Das milde und beständige Klima der Region eignet sich ideal für die Muschelzucht, und Ausgrabungen zufolge begannen die Penöken vor rund dreieinhalbtausend Jahren damit. Eine versteinerte Holzeinfassung, von der Fläche so groß wie eine Bambushütte, wurde in einem küstennahen Moor entdeckt, und gilt als frühester Beleg dieses Handwerks.
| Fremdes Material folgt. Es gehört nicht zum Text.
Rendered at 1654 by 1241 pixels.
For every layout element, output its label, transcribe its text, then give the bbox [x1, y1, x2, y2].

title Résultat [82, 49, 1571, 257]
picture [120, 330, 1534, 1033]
Der Wohlstand der Penöken wuchs. Im späten Mittelalter gemäß ihrer Zeitrechnung, es war unter der Herrschaft des Königs Nan-pou, wechselte der letzte Reisbauer zur Muschelzucht über. Aus Freude darüber setzte man einen Feiertag fest, der jedes Jahr mit einem großen Reisessen begangen wird, zu dem Gegrilltes, die penökischen Obstsorten Preja und Lou, und jede Menge einer Mandel-Honig-Creme – das Lieblingskonfekt des Königs Nan-pou – gereicht werden. Dabei ist es Sitte, den Reis für das Festtagsgericht selbst gezogen zu haben. Daher findet sich in dem typisch penökischen Vorgarten stets eine schmuckvoll eingefaßte Reispflanzung. Dieser einheimische Reis ist runder und härter im Biß als die importierten Sorten, so daß er geradezu als Verwandter des Volkes angesehen wird, dem man auch deshalb einen Platz im Wohnbereich der Menschen zugestehen sollte.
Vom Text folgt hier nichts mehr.